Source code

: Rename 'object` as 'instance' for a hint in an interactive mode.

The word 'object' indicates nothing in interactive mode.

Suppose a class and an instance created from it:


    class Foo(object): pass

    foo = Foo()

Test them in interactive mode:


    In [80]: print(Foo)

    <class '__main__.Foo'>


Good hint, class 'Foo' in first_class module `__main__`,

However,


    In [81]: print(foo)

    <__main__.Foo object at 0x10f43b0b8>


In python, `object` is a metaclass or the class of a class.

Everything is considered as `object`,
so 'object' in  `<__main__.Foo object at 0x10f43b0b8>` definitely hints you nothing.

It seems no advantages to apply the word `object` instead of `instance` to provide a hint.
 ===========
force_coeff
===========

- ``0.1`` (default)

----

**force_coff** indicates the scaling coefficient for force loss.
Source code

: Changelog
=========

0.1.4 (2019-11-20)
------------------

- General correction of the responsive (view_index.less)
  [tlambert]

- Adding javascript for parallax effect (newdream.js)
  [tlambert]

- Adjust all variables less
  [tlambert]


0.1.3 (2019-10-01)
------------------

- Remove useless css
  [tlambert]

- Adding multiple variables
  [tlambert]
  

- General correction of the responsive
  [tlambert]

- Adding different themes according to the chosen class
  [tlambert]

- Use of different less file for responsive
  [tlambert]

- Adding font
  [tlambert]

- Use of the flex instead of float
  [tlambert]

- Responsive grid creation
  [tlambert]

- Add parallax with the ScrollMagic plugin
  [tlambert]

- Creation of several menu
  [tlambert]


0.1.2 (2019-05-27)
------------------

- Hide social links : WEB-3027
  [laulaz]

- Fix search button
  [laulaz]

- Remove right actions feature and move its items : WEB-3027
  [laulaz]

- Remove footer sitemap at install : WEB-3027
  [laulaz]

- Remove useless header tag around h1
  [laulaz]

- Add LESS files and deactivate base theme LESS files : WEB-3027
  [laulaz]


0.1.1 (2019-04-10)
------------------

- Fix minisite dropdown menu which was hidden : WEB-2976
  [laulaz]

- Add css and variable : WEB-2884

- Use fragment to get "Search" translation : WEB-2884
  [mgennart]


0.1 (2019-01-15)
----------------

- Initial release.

- **JOB ITEM**
Wherever the string "correction" appears in the records above, copy the line it sits in.

- **SOLUTION TO THE PROBLEM**
- General correction of the responsive (view_index.less)
- General correction of the responsive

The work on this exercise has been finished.